Output the listing below, keeping each line exactly as it stands.

____________________

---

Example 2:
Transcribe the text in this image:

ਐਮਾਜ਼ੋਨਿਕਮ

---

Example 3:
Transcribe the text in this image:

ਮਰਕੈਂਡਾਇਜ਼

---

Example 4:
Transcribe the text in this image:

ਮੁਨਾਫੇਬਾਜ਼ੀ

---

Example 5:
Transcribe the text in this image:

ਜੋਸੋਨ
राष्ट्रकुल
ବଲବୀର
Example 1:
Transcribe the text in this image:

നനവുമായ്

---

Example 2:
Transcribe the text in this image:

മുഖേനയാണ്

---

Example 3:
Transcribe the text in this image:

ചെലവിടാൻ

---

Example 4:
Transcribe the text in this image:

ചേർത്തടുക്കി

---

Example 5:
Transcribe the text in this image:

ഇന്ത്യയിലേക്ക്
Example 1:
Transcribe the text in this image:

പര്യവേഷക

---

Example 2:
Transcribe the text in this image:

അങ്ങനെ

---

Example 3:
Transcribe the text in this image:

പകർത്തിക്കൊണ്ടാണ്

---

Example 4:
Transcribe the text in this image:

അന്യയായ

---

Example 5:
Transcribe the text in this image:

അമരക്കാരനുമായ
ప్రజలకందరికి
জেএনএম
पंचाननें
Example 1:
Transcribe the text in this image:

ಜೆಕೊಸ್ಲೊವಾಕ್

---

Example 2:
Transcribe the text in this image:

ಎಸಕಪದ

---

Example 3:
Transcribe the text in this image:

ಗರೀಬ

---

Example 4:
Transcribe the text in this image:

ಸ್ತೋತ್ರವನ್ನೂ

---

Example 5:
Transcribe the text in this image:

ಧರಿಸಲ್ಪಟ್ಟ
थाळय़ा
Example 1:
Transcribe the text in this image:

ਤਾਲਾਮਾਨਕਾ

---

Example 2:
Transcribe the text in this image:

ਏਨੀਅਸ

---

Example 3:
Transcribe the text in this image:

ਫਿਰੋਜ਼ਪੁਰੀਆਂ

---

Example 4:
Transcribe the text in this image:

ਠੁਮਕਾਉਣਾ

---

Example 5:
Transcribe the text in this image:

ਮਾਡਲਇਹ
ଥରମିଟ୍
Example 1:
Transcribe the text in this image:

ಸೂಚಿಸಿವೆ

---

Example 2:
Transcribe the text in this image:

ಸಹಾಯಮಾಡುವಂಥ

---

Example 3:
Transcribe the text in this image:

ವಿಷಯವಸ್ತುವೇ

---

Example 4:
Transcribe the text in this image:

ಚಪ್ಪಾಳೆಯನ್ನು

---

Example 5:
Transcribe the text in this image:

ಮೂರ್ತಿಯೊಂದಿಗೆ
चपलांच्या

____________________

== OUTPUT ==
---

Example 2:
Transcribe the text in this image:

ਐਮਾਜ਼ੋਨਿਕਮ

---

Example 3:
Transcribe the text in this image:

ਮਰਕੈਂਡਾਇਜ਼

---

Example 4:
Transcribe the text in this image:

ਮੁਨਾਫੇਬਾਜ਼ੀ

---

Example 5:
Transcribe the text in this image:

ਜੋਸੋਨ
राष्ट्रकुल
ବଲବୀର
Example 1:
Transcribe the text in this image:

നനവുമായ്

---

Example 2:
Transcribe the text in this image:

മുഖേനയാണ്

---

Example 3:
Transcribe the text in this image:

ചെലവിടാൻ

---

Example 4:
Transcribe the text in this image:

ചേർത്തടുക്കി

---

Example 5:
Transcribe the text in this image:

ഇന്ത്യയിലേക്ക്
Example 1:
Transcribe the text in this image:

പര്യവേഷക

---

Example 2:
Transcribe the text in this image:

അങ്ങനെ

---

Example 3:
Transcribe the text in this image:

പകർത്തിക്കൊണ്ടാണ്

---

Example 4:
Transcribe the text in this image:

അന്യയായ

---

Example 5:
Transcribe the text in this image:

അമരക്കാരനുമായ
ప్రజలకందరికి
জেএনএম
पंचाननें
Example 1:
Transcribe the text in this image:

ಜೆಕೊಸ್ಲೊವಾಕ್

---

Example 2:
Transcribe the text in this image:

ಎಸಕಪದ

---

Example 3:
Transcribe the text in this image:

ಗರೀಬ

---

Example 4:
Transcribe the text in this image:

ಸ್ತೋತ್ರವನ್ನೂ

---

Example 5:
Transcribe the text in this image:

ಧರಿಸಲ್ಪಟ್ಟ
थाळय़ा
Example 1:
Transcribe the text in this image:

ਤਾਲਾਮਾਨਕਾ

---

Example 2:
Transcribe the text in this image:

ਏਨੀਅਸ

---

Example 3:
Transcribe the text in this image:

ਫਿਰੋਜ਼ਪੁਰੀਆਂ

---

Example 4:
Transcribe the text in this image:

ਠੁਮਕਾਉਣਾ

---

Example 5:
Transcribe the text in this image:

ਮਾਡਲਇਹ
ଥରମିଟ୍
Example 1:
Transcribe the text in this image:

ಸೂಚಿಸಿವೆ

---

Example 2:
Transcribe the text in this image:

ಸಹಾಯಮಾಡುವಂಥ

---

Example 3:
Transcribe the text in this image:

ವಿಷಯವಸ್ತುವೇ

---

Example 4:
Transcribe the text in this image:

ಚಪ್ಪಾಳೆಯನ್ನು

---

Example 5:
Transcribe the text in this image:

ಮೂರ್ತಿಯೊಂದಿಗೆ
चपलांच्या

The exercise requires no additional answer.